The second half of Gilad’s war games involves developing a new strategy utilizing the findings of competitor responses. This step is also challenging, and most companies that Gilad works for have difficulty clearly articulating such a new strategy. Firms and institutions in any field tend to mistake objectives (which most everybody can identify) with strategy (the guiding principles and courses of action to achieve these objectives).
This resonates with the idea that good strategy consists of sound diagnosis, coherent policies and focused action – and that many organization struggle to develop these components of strategy.
Two
The context of this quote is a reflection on the decreasing level of progress that was experienced in the global effort to eradicate polio through vaccination. After initial success in decreasing new infections by more than 90%, progress stalled. A persistent stall developed with the majority of agencies sticking with the orthodox approaches that had worked previously and resisting considering that the last few percent of cases might require a different strategy. A red team facilitator was engaged to challenge the status quo.
However, red teaming always achieves one of two outcomes. First, it delivers some new finding or insight that otherwise could not have been self-generated within the walls of the targeted institution. The institutions surveyed for this book all faced varying digress of structural or cultural limitations, which effective red teaming can overcome. Almost every leader claims to value openness and creativity in order to bring into existence new ideas and concepts that add value to their institution. Yet the same processes that are required to make an institution function smoothly – hierarchy, formal rules, unit cohesion, and behavioral norms – are precisely those that make differentiation and varietal thinking extremely difficult to achieve.
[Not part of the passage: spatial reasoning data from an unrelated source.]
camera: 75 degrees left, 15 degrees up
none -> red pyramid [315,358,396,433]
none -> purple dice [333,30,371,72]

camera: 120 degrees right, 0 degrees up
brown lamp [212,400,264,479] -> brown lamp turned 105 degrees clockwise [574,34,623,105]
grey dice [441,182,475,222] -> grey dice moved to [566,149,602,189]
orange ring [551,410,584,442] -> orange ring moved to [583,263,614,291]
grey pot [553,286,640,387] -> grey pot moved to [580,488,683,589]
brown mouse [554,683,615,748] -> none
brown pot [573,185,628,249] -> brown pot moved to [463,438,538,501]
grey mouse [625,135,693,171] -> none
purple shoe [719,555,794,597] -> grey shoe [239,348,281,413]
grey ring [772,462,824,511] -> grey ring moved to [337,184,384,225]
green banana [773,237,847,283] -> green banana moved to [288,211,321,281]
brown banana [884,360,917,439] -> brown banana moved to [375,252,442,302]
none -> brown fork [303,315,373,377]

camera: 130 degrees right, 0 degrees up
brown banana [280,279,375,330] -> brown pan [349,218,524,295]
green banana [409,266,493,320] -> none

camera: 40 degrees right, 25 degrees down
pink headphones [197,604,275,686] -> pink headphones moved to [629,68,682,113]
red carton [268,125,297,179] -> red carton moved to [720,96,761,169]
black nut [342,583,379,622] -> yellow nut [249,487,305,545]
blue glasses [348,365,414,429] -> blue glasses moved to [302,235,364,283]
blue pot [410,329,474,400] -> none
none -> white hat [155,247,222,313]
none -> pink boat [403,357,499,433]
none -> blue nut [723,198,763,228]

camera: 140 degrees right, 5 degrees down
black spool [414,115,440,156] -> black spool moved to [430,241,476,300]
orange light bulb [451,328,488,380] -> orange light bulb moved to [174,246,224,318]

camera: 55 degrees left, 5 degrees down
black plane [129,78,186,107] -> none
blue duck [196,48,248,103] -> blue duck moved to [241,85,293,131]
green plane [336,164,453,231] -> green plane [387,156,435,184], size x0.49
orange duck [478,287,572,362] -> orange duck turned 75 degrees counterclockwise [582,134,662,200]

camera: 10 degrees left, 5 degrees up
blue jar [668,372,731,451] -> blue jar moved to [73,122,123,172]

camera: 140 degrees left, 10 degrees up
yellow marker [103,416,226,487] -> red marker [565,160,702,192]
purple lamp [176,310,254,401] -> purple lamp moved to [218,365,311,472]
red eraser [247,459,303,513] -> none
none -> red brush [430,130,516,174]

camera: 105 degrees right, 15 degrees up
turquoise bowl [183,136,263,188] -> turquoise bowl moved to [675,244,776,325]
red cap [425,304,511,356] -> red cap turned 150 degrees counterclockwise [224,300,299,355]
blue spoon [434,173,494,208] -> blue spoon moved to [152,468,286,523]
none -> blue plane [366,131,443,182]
This is not a criticism of anyone who works diligently at their job, but rather it is a consequence of the normal structural, interpersonal, and cultural dynamics that we all experience and cannot avoid….As for the second outcome, even when red teaming fails to have a demonstrable impact on the target institution, it reveals something about the thought processes and values of the institution. A primary causes of red-teaming failures lies in bosses’ belief that it is either unnecessary or irrelevant for their particular institution or, if the boss authorized the red team engagement, that it’s finding are unimportant. When pressed for an explanation as to why they believe this, bosses’- whether government officials, military commanders, or business executives – answers cluster around two theories: if something of consequence was going wrong they would already know about it, or somebody working for them would have already told them. This first claim assumes a degree of awareness and omniscience that is simply unrealistic for any large institution. The second claim assumes that employees have the time or ability to identify shortcomings of blind spots and a willingness to present them to management. Bosses cannot take it for granted that they or their employees can grade their own homework, or envision what paths their competitors might take.
For a large organization, there is a need to develop a high degree of alignment, but that has a cost. People can lose their outsider perspective and begin to assume that the status quo is the only possible situation. Individuals, who might see divergent trends or changes, are challenged to “prove” their insights are true. Even proof can be discounted as a “minor” trend or only interested to “niche” parties. The author believes that an institution that really wants to be challenged probably needs to be challenged from outside (unsurprising from a consultant), but it may be a valid point. Outsider-insiders may see their organization clearly, but insider-insiders may discount their perspectives compared to outsider-outsiders. I find this realistic and an indictment of organizational cultures that impose such blind spots on themselves and impotence on their people.